Football has a habit of making grand extrapolations look supremely foolish. And so, after a week-long sugar rush around the genius of Erik ten Hag and the transformative presence of Casemiro, Manchester United lose 7-0 to a supposedly enfeebled Liverpool. It is the type of result that defies rational deconstruction. All I could safely say was that this was the worst performance I have seen by an English club in a game of this magnitude.
There are times when on-pitch implosions assume a strange multiplying power, when even once-confident teams are sucked into a vortex of ineptitude. It happened to Brazil as the host nation in a World Cup semi-final, when a 7-1 defeat to Germany arrived as a bolt from a clear blue Belo Horizonte sky. Nothing captured the sense of astonishment that night like the image in the stands of one woman, in a jaunty green-and-yellow hat, eyes darting left and right in search of some explanation or consolation, anything to mitigate the horror.
The same bleak incredulity assailed United fans at Anfield, many of whom had left long before Roberto Firmino scored Liverpool’s seventh. The unravelling was so spectacular that these supporters did not even have the satisfaction of targeting one particular fall guy. True, Luke Shaw, hailed seven days earlier for his dead-ball delivery against Newcastle, gave a display so dismal that you began to understand why Jose Mourinho had never rated him.
But for all-round lack of professionalism, it would be hard to top the contribution of Bruno Fernandes, who somehow combined diving with feigning an injury, failing to track back and shoving the assistant referee. And this was the captain. For a team we are led to believe is undergoing profound cultural change, with senior players at last summoning a semblance of leadership, that is quite the indictment.
Sport often lends itself to a crude absolutism. Just as there was the temptation to call Erik ten Hag an alchemist after achieving United’s first silverware for six years, there are now fresh mutterings that his gifts are just some elaborate illusion. These impulses should be resisted. The more sober judgment is that United, having kept parity for 43 minutes, succumbed to a brain fade so dramatic that it confounds any logic or pattern.
Except this seems too easy a way out. United are too great an institution, and Ten Hag is too highly-paid a manager, for this humiliation merely to be shrugged off as a freak occurrence. Losing by seven to Liverpool was a fate that had not been inflicted in the club’s 145 years of history. It is not glib to suggest that it would have been unthinkable during Sir Alex Ferguson’s reign. The reverence he had for this clash of the two biggest beasts in the English game was such that pride would have forbidden it.
In Ferguson’s 26 years in charge, the gravest embarrassment he suffered in this fixture was a 4-0 loss at Anfield in 1990. No wonder, 33 years on, the Scot looked so miserable observing United’s disgrace of a second-half display.

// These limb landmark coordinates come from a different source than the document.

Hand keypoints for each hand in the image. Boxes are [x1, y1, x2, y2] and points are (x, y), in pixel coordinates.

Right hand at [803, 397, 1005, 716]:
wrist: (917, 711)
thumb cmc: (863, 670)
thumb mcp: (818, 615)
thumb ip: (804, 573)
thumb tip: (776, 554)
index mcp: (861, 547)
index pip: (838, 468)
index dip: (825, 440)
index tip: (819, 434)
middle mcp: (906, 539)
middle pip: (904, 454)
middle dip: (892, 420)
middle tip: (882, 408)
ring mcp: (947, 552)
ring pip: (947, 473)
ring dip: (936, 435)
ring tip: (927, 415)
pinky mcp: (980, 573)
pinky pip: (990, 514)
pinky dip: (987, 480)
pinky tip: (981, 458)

Not once, across four decades of management, had a side of his shipped seven goals. Six was chastening enough: indeed, when United disintegrated to a 6-1 derby defeat to Manchester City in 2011, he described it as his “worst day in football”. This is an experience grimmer still. For United to be on the wrong end of such a scoreline in any match is unthinkable. For it to happen against Liverpool is cause for existential angst.
The cold reality is that there is still a dysfunction at United’s heart. Across the last 10 league games between the two at Anfield, the aggregate scoreline is 36-2 in Liverpool’s favour. For all the strides taken under Ten Hag, there remains a flakiness, as if the dip in standards since Ferguson’s time has still not been fully eradicated. And there is a sense that by celebrating their Carabao Cup triumph so hard, United may have committed football’s cardinal sin of complacency. It would be a stretch to imagine Ferguson indulging such an orgy of self-congratulation at that victory, especially on social media.

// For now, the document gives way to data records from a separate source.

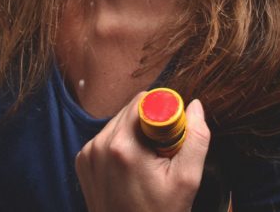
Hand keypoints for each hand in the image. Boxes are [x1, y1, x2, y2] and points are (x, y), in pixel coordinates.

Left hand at [75, 93, 210, 211]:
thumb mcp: (187, 180)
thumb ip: (196, 138)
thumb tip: (195, 106)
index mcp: (124, 146)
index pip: (146, 100)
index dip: (165, 112)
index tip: (173, 135)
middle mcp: (100, 144)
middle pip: (132, 109)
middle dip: (152, 123)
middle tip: (163, 152)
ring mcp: (88, 153)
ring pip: (120, 121)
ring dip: (137, 132)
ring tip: (148, 163)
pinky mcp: (83, 160)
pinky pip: (108, 136)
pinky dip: (123, 144)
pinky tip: (132, 168)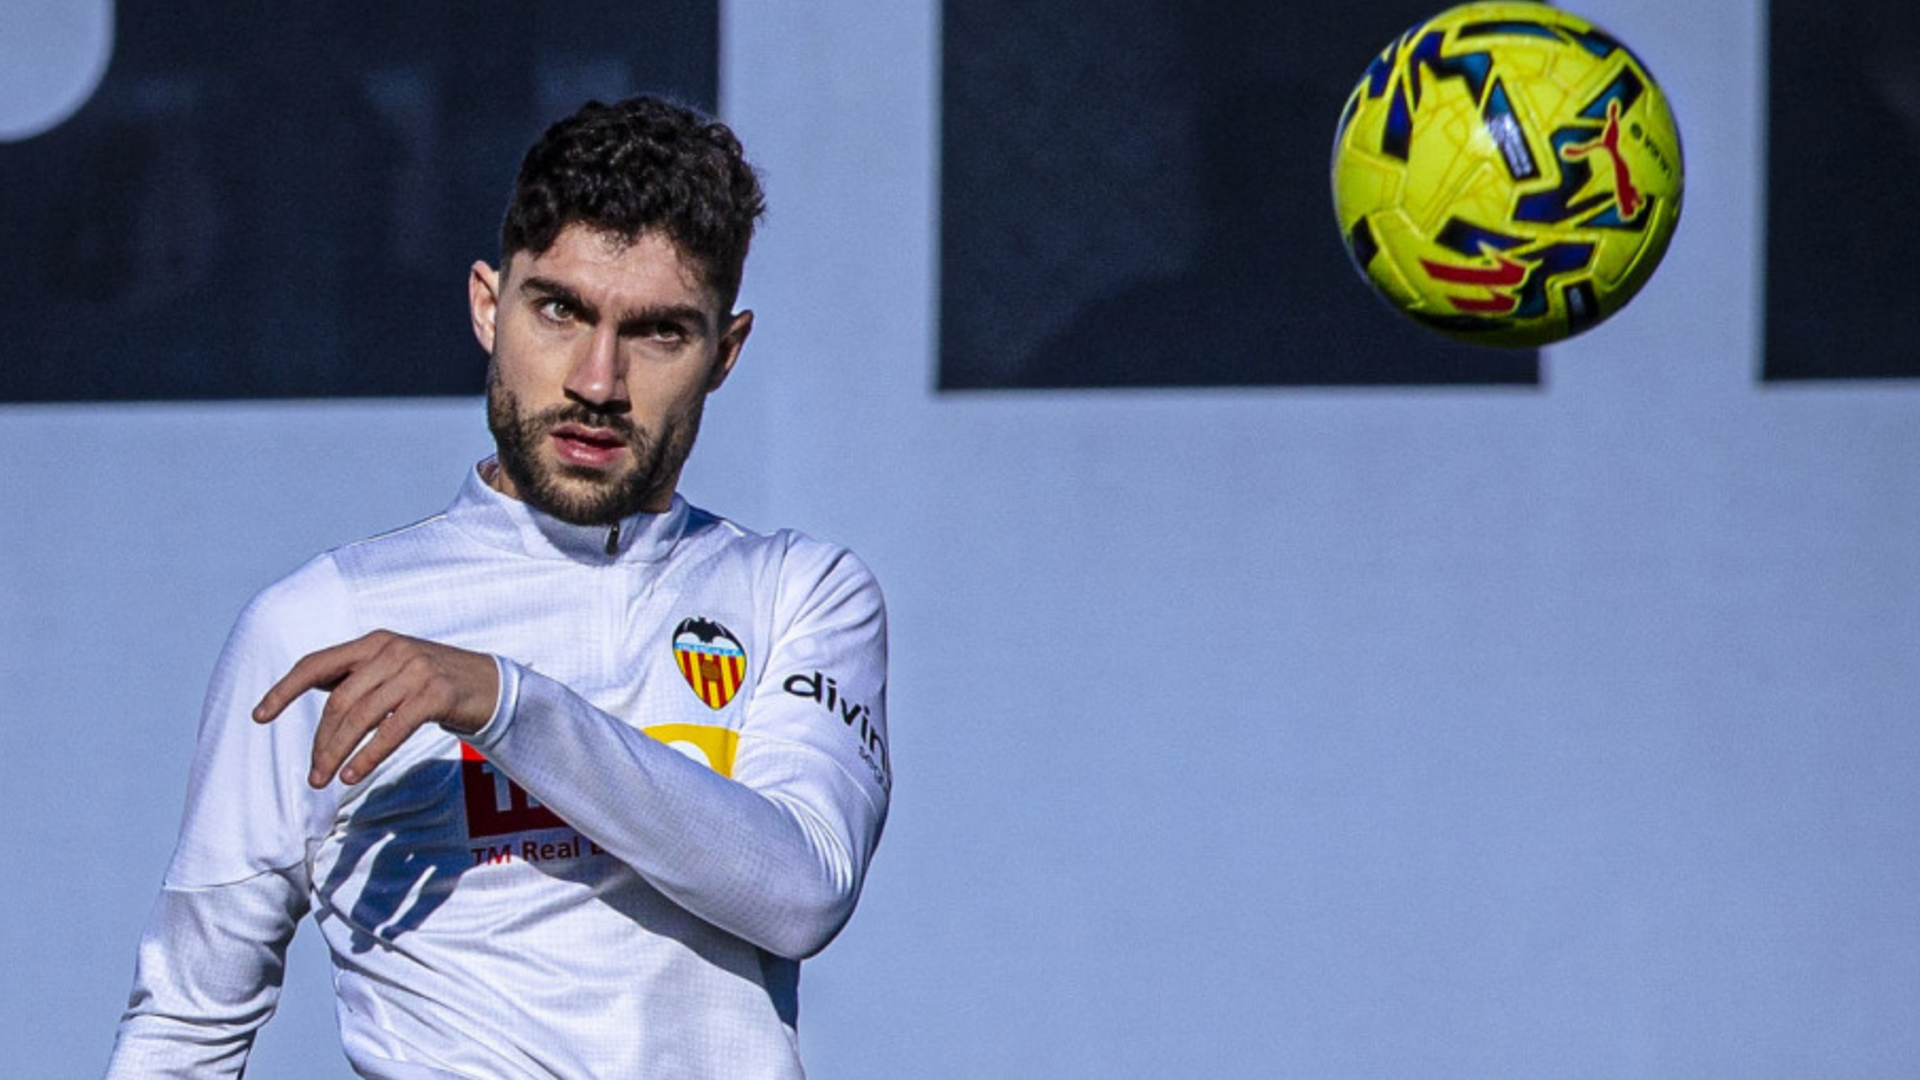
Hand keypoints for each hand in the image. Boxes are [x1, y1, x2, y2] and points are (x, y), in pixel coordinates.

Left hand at [253, 630, 500, 787]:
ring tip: (327, 780)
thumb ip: (359, 678)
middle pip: (338, 701)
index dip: (284, 690)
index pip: (316, 664)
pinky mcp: (436, 693)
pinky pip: (392, 729)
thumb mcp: (395, 671)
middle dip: (321, 742)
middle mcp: (391, 650)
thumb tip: (312, 690)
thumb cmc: (435, 684)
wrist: (493, 686)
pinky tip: (354, 773)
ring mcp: (416, 669)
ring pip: (361, 716)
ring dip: (338, 753)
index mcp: (373, 642)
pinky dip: (369, 755)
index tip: (259, 716)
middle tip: (313, 776)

The solution does not lie in spraying yet more money at the Ten Hag project. Napoli, 15 points clear in Serie A on a fraction of United’s outlay, show that greatness is not unlocked by kleptomania alone. Instead, United need to channel the Ferguson philosophy on setbacks. “You don’t forget it,” he once said. “My purpose was to make sure that it never happened again. The next match was another world. That determination is in you. It’s either there or it’s not.” We will discover soon enough if Ten Hag has the requisite spirit, if he can convince these mercurial players that the only response to being poleaxed is to jump straight back up.